# Passage to read
━━━━━━━━━━━━━━━━━━━━━━━━━━━━━━
The Prison System and the People
Who work within are trapped in a World that is Based on Mistrust.
Normal Questions are reguarded as some kind of ploy or a type of Criminal Behavior.When I arrived
all I did was ask Questions,I was confused because I was Honestly
asking for a Type of Logical Answer,
I was Answered in Riddles and Back talk.I was Looked at as the NEEDY one and I tryed to CHANGE and CONTROL my NEW WORLD.They said I was a MASTER MANIPULATOR.I Told them we all try to manipulate our surroundings,
But I might be Right.I became the one that had the Advice when people had Questions.They even came from other Institutions and Sought me out.Very Strange to Have an Inmate come from 300 Miles up north and ask me If I Was
It was very Interesting But of course Disturbing to see What happens to people when they are
confined for a length of Time.The system keeps them moving so they are not Too comfortable.And it also
keeps them from planning any escapes or starting criminal ties.I was a VISITOR (short timer) I was also Very Refreshing to some and a Terrible Reminder of Freedom to others.Talking to guys who Murdered their Boss or Sold Drugs
or Raped an old lady,Not nice guys
Spending 20 years and hoping to get out in another 5, I was doing 2
and getting out in 6 mos.What did I have to complain about?In Prison
you dont really know what they did unless you ask,and even then they could be untruthful,at DACC
you knew it was non- violent.Places
like FOX LAKE you are around guys who have been in for 30 years and have earned the Minimum Classification Starting at SUPER MAX in the beginning,and now at a MINIMUM facility with me who
remembers Freedom as yesterday.
━━━━━━━━━━━━━━━━━━━━━━━━━━━━━━
# Data provided
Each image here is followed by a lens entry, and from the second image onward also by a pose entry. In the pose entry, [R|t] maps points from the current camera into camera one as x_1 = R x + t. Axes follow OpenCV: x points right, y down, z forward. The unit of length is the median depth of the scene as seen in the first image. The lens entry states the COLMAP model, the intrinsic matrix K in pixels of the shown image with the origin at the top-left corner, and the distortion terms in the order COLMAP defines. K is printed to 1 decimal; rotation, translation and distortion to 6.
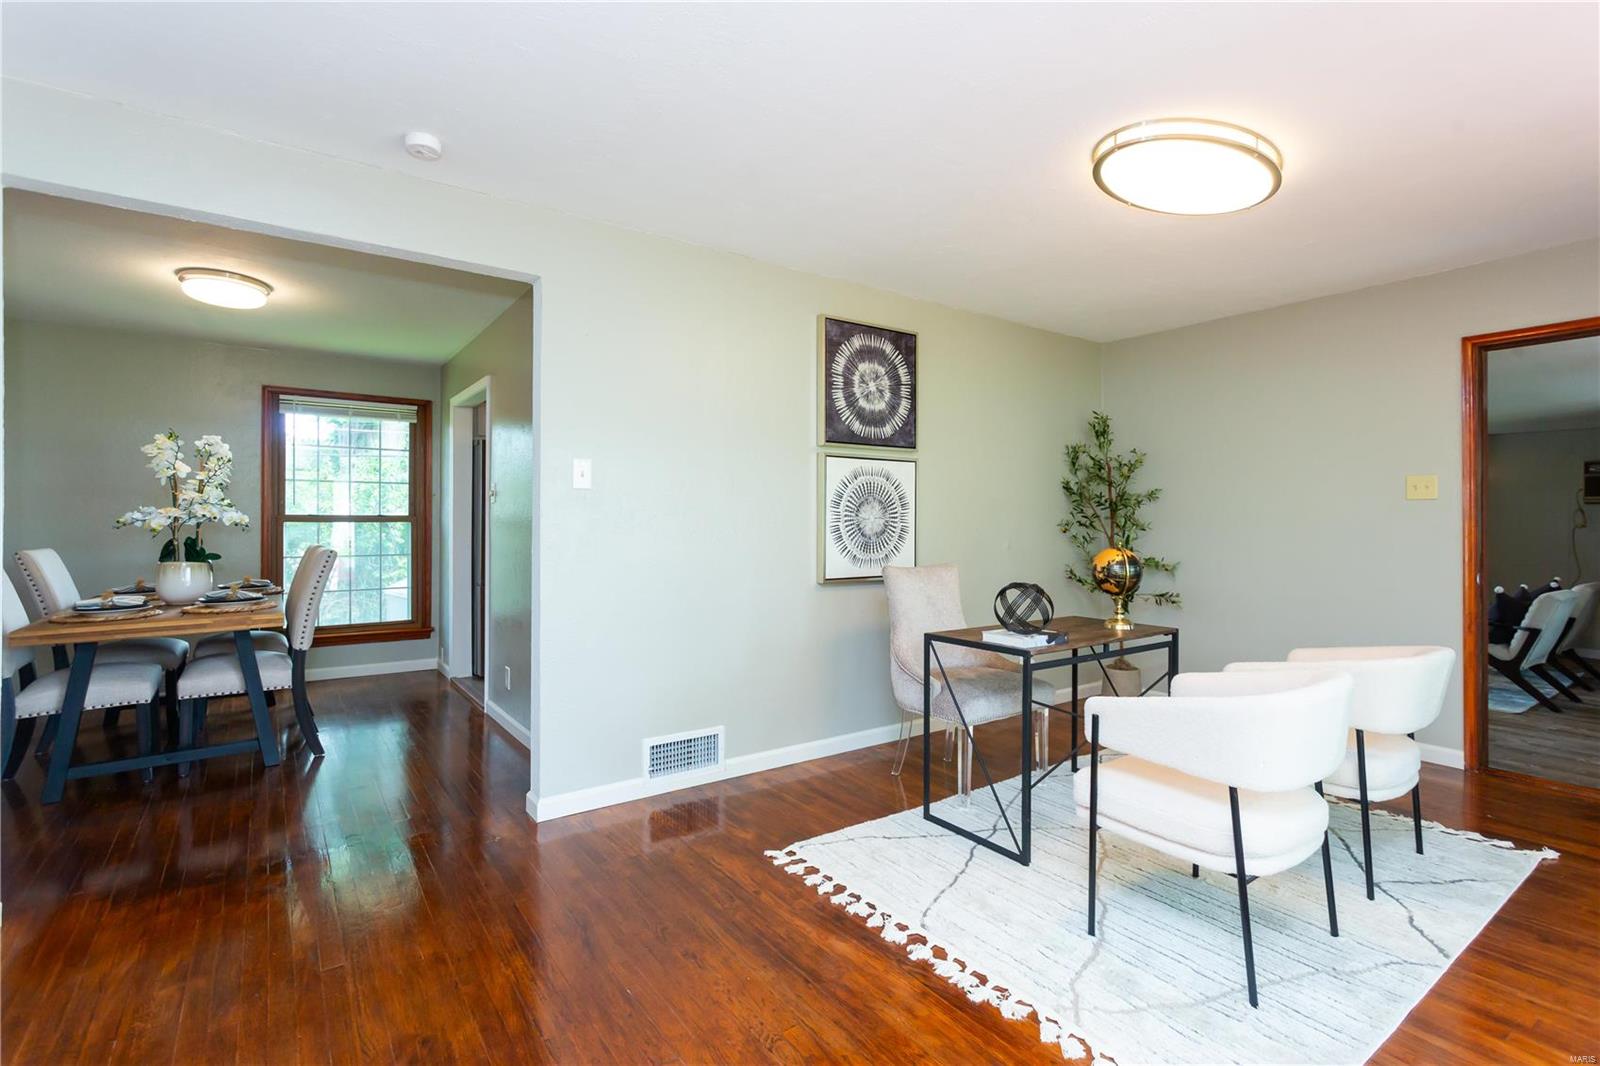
lens RADIAL K [[751.0, 0, 791.3], [0, 751.0, 516.8], [0, 0, 1]] dist [0.003001, 0.001747]
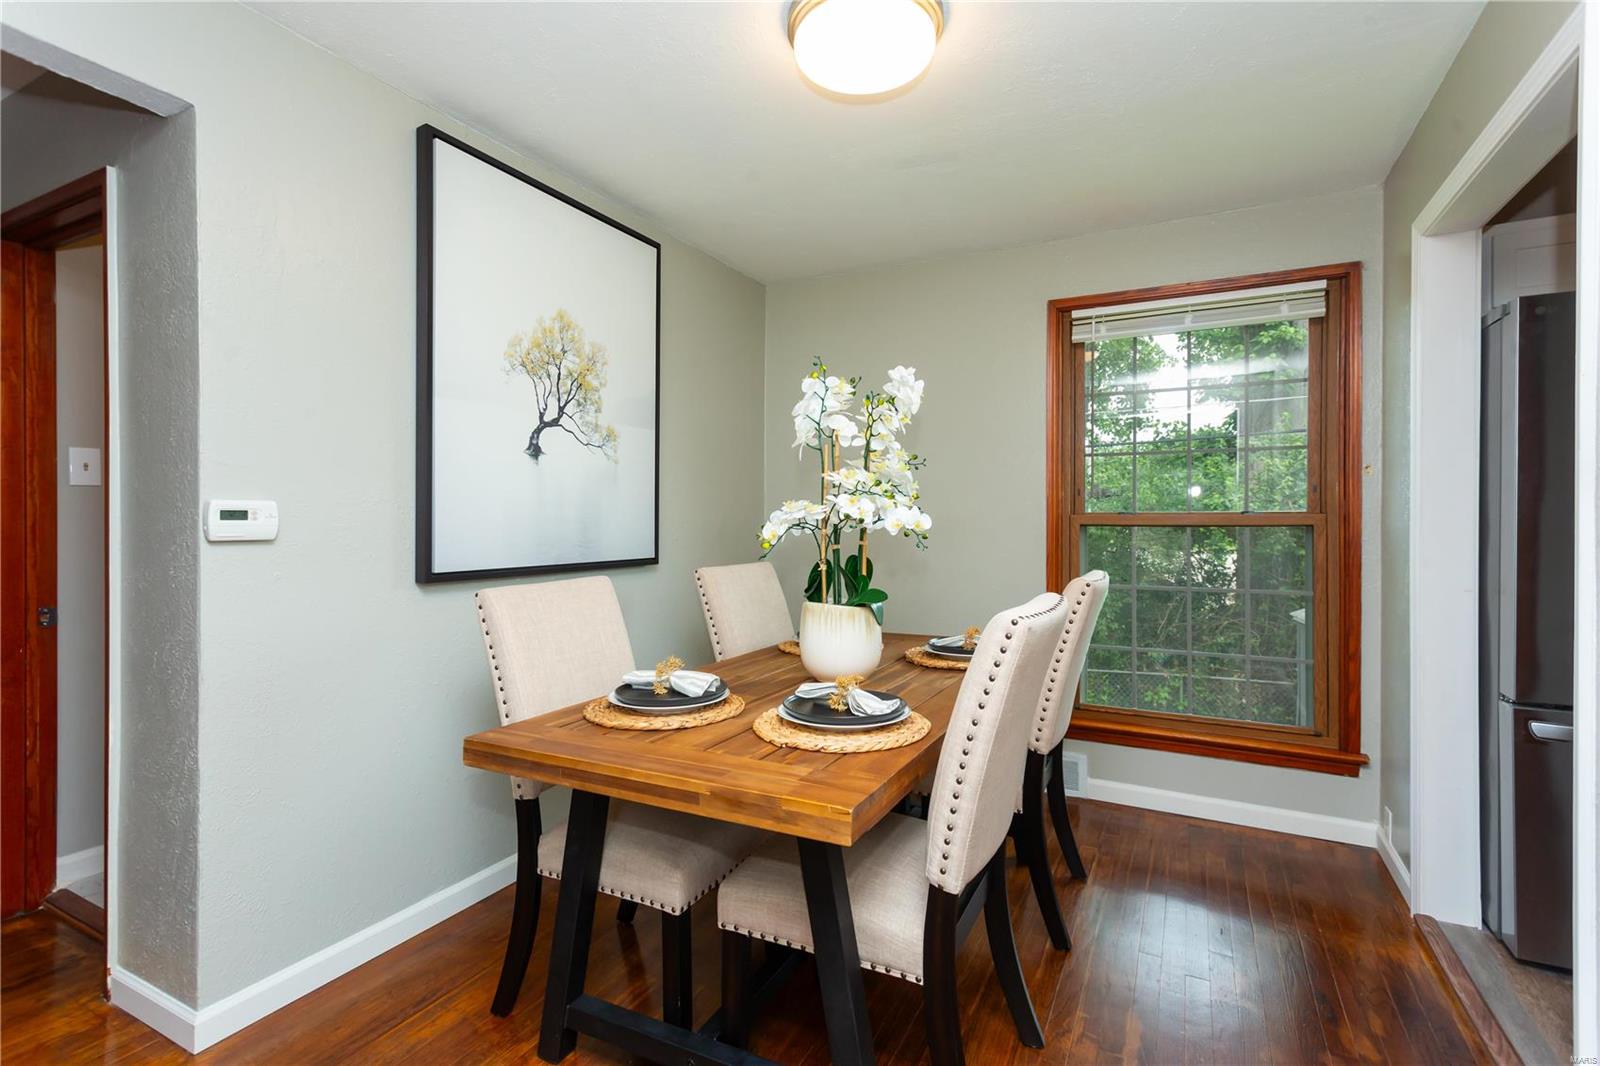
lens RADIAL K [[751.0, 0, 791.3], [0, 751.0, 516.8], [0, 0, 1]] dist [0.003001, 0.001747]
pose [[0.452946, 0.001080, -0.891537, -0.216318], [0.004678, 0.999983, 0.003588, -0.001731], [0.891526, -0.005796, 0.452933, 0.459731]]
━━━━━━━━━━━━━━━━━━━━━━━━━━━━━━
# Problems and tasks
a - In the prison account, what did the staff say the writer was?
b - Continue the prison account from its last sentence.
The lines are separate material with no connection to the prison account.

# Responses for each task
a - A master manipulator.

b -
I Was a REAL PAIN IN THE ASS for those guys.I was Threatened Many times But Put on the You DONT HAVE THE GUTS TO HARM ME LOOK.Ya Right BLUFFING ALL the time.WOLFY threatened to Put a SHOVEL TO MY HEAD.He Murdered
Two Guys already so he was a dangerous guy.
The Program is based on FEAR,it works through Intimidation and Threats.There are TEN group members who spy on one another
and hold each other accountable on things as silly as spilled coffee.
The action of spilling coffee could be compared to many of Lifes choices,its not the coffee but the action and who is held accountable
The Ripple effect could be someone Slipping.So if you dont admit to your action or hold yourself accountable someone else will and if they witnessed it and did not tell WELL they are juzt as Guilty and They now are Part of the CRIMINAL ACT.It Turns Into A Game of Mistrust and Everyone is looking for Mistakes of others.PARANOIA OVERTAKES and no one
trusts anyone.If you were Told ti LITERALLY Stab your group member in the back to GET OUT EARLY I think some of these guys would.I Learned alot about Criminal Behavior and Gang Behavior.I learned not to trust anyone,I had to go to prison to learn how to be a criminal.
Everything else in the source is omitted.